Yasemin GÜLEÇYÜZ |
|
Şefkat kahramanları (15) |
Firdevs Söker (1908 - 10 Şubat 1988)
Bediüzzaman Hazretlerinin Afyon Hapsinden önceki Emirdağ hayatı
Bediüzzaman Hazretleri Denizli Ağır Ceza Mahkemesinin Haziran 1944’teki beraat kararından sonra Denizli’de iki ay kadar kalır. 1944’ün Ağustos ayında Emirdağ’ına sürgün olarak gönderilir. Önce on beş gün kadar bir otelde kalır, sonra kira ile bir eve yerleşir. Ev kirasını da kendisi öder. Mektuplarında da ifade ettiği gibi “Denizli Hapsinin bir aylık sıkıntısını, bazen bir günde Emirdağ’ında çektiği”1, “Hapis ve kabir bu tarz-ı hayata müreccahtır”2 dediği sıkıntılı günlerdir bu günler. Risâle-i Nur Külliyatı içindeki Tarihçe-i Hayat’ta Emirdağ Hayatı bölümü bu konuda son derece ibretli tablolarla doludur. Daimî göz hapsinde, pencere ve kapısından kontrol edilmektedir. Bu hâli müşahede eden bir kısım Emirdağlılar, bütün baskılara aldırmayarak Bediüzzaman’a ilgi ve dostluk gösterip Risâle-i Nur’lara sahip çıkmışlardır. Bediüzzaman Hazretleri 1947 senesinin son ayında 15 kadar talebesiyle birlikte tevkif edilerek hapsedilir…
AHMET VE FİRDEVS SÖKER
Bu talebelerin içinde Ahmet Söker de vardır. Eşi Firdevs Hanımla birlikte ellerinden geldiğince Risâle-i Nur’a ve Bediüzzaman’a hizmet etmeye çalışan Ahmet Söker Afyon Hapsinde iki ay kalır. Suçu Bediüzzaman Hazretlerine at ve fayton temin etmektir(!)3 Bediüzzaman Hazretlerine Emirdağ’a ilk geldiği günden itibaren destek çıkan bu değerli ailenin bir ferdi olan Firdevs Hanım, onu tanıyanların hatıralarından öğrendiğimiz kadarıyla ibadetlerinde titiz, iktisatlı, kanaatkâr, misafirperver ve becerikli bir hanımdır. Temizdir, Üstad Hazretleri yoğurdunu daima ondan alır.
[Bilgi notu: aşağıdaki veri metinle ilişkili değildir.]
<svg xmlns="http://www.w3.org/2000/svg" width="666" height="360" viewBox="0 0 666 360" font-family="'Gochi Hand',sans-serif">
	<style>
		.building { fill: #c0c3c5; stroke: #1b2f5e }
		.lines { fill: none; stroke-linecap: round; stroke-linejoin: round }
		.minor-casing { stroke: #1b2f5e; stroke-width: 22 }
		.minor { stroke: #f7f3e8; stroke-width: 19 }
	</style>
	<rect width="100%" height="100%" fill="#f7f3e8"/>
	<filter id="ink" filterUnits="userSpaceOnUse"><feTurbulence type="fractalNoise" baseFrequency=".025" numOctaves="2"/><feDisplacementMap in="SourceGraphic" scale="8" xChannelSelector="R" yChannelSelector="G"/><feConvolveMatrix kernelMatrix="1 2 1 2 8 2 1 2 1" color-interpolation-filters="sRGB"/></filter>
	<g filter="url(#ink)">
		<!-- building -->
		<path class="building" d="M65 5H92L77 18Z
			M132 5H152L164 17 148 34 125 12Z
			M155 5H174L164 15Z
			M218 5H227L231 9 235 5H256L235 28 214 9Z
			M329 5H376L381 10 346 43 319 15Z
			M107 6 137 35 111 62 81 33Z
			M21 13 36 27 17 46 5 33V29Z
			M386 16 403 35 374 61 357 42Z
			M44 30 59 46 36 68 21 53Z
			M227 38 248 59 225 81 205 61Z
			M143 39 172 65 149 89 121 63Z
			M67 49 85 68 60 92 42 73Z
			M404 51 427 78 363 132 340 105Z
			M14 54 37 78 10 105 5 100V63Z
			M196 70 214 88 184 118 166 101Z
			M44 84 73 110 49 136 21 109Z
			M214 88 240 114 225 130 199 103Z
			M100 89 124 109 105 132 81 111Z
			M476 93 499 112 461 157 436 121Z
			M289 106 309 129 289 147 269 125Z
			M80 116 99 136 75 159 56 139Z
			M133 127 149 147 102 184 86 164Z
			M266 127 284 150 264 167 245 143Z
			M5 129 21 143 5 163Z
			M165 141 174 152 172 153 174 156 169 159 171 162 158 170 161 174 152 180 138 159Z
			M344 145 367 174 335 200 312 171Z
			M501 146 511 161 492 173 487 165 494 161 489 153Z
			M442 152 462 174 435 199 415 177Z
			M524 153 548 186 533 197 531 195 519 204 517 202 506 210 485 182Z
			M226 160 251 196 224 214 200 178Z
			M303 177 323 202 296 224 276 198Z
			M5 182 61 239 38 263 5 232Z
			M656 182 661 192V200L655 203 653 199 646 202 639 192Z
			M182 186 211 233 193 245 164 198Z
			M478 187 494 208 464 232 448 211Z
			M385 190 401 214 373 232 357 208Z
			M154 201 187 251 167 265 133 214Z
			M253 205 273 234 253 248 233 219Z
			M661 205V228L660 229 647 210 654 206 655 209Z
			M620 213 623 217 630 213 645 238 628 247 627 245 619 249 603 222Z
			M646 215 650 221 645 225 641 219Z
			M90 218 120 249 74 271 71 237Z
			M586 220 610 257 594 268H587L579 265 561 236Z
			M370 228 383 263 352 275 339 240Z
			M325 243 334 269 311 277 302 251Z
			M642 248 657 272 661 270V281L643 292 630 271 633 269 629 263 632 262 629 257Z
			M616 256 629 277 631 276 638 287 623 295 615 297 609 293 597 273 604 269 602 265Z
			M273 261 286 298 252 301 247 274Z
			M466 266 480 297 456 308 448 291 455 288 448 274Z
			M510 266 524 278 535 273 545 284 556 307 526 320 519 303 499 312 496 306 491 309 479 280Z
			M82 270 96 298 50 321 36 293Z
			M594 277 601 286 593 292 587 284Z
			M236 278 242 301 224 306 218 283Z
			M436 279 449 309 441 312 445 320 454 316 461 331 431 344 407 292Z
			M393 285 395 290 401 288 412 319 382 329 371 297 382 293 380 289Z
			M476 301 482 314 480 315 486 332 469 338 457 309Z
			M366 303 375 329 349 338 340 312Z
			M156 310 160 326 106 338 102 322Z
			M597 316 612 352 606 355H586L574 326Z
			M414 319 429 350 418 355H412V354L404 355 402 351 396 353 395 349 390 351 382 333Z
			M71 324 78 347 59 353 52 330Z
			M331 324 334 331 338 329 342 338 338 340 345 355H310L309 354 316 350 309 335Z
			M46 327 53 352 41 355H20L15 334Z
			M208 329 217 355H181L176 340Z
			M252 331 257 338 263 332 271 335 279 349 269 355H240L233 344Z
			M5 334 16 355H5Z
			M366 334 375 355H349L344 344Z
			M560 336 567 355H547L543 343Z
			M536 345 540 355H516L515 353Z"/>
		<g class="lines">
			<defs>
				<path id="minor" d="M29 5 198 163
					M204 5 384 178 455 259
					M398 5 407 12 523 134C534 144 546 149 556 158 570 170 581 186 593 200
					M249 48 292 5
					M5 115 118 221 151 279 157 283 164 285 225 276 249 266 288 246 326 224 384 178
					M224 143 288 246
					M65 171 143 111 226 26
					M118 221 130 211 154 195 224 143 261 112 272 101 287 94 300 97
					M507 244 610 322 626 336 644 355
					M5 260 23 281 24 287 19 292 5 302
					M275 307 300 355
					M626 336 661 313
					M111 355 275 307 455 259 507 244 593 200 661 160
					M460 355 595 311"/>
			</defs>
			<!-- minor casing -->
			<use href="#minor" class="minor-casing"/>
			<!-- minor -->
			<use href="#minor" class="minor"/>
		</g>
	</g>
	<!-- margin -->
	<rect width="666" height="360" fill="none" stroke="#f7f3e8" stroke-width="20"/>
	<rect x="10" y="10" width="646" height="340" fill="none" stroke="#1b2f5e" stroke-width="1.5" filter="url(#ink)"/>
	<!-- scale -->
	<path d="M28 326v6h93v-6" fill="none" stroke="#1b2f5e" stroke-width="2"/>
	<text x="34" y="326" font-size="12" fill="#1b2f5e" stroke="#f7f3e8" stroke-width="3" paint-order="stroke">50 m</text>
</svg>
Beceriklidir, Üstadın kimi zaman çorabını tamir eder, kimi zaman yeleğini diker. Misafirperverdir, Üstadı ziyarete gelen hanımları ağırlar, görüştürür. Zehra Dülek de onun ağırladığı misafirlerden bir tanesidir… İşte görüşmelerimiz sırasında Firdevs hanımı “O Emirdağ’da ilklerdendi” diyerek hayırla yâd eden şefkat kahramanlarının dilinden Firdevs Söker…
ÜMMÜHAN ÜNLÜ ANLATIYOR
Daha önce hatıralarını sizlerle paylaştığımız Ümmühan Ünlü, Emirdağlı şefkat kahramanlarından bir tanesi. Kızının ifadesine göre Firdevs Hanımla da “ahiret kardeşi” olacak kadar samimî. Ümmühan Ünlü anlatıyor: “Üstad Hazretleri geldiğinde, Emirdağ’da Firdevs hanımlar fayton verdiler. Hacı İzzetgiller de faytonun atını verdi. Emirdağ’da böyle baktılar, ettiler, hırkasını, çorabını ördüler. Firdevs, tabii o zamanlar buzdolabı da yok, Üstadın yoğurdunu kuyuya salarmış, soğusun diye. Üstadın talebeleri gider alırlarmış, karşılığında 25 kuruş bırakırlarmış. “Hacı Firdevs, kızının doğumuna İzmir’e gitmeye hazırlandığında Üstad Hazretleri Firdevs’in kocasını çağırıyor. ‘Firdevs İzmir’e gidecek kızının doğumu için. İzmir’de Zehra var. Ona bunları götürsün!’ diyerek eline kitapları ve adresi veriyor. Firdevs emanetleri alıp İzmir’e geldiğinde elindeki adresten Zehra’yı buluyor, kitapları ona teslim ediyor. Zehra, Üstadı görmek için Emirdağ’a geldiğinde Hacı Firdevs’te kaldı.”
EMİNE PEKTAŞ ANLATIYOR
Ümmühan Ünlü’nün kızı Emine Pektaş da Emirdağlı. Dolayısıyla Firdevs Anne ile ilgili çok hatıraları var. Kendisiyle yaptığımız görüşmede “O benim ahiret annemdi. Annemle de ahiret kardeşi olmuşlardı” diyerek hatıralarını bizimle paylaştı: “Üstad’ın faytoncusunun hanımıydı Hacı Firdevs Anne... Üstad’ın yoğurdunu küçük bir kapta taze olarak hazırlayıp Üstad’a yollarmış sürekli. “Hacı Firdevs Anne ve birkaç hanım daha Üstad’ın hırkalarını dikerlermiş. Anlattığına göre, iki Amerikan bezinin arasına elleriyle güzelce pamuk yerleştirirlermiş. Yorgan dikmekten farklı olarak, çok sık aralıklarla ilmek atar, gizli dikiş yapmaya gayret sarf ederek, düzgün görünmesini sağlarlarmış. Kalın olurmuş hırkalar, Üstad üşümesin diye. Çünkü Üstad Hazretleri pek bir şey yemediği için çok üşürmüş. Hatta yaz aylarında bile ince de olsa bir yorganı olurmuş mutlaka. Ayriyeten Firdevs Anne, Üstad’ın çamaşırlarını da yıkamış defalarca. Fakat Üstad Hazretleri her gelen çamaşırı yeniden durularmış suyla. Şafiî mezhebinden olduğu için, kadın eli değdi diye yaparmış bu hareketi Üstad.”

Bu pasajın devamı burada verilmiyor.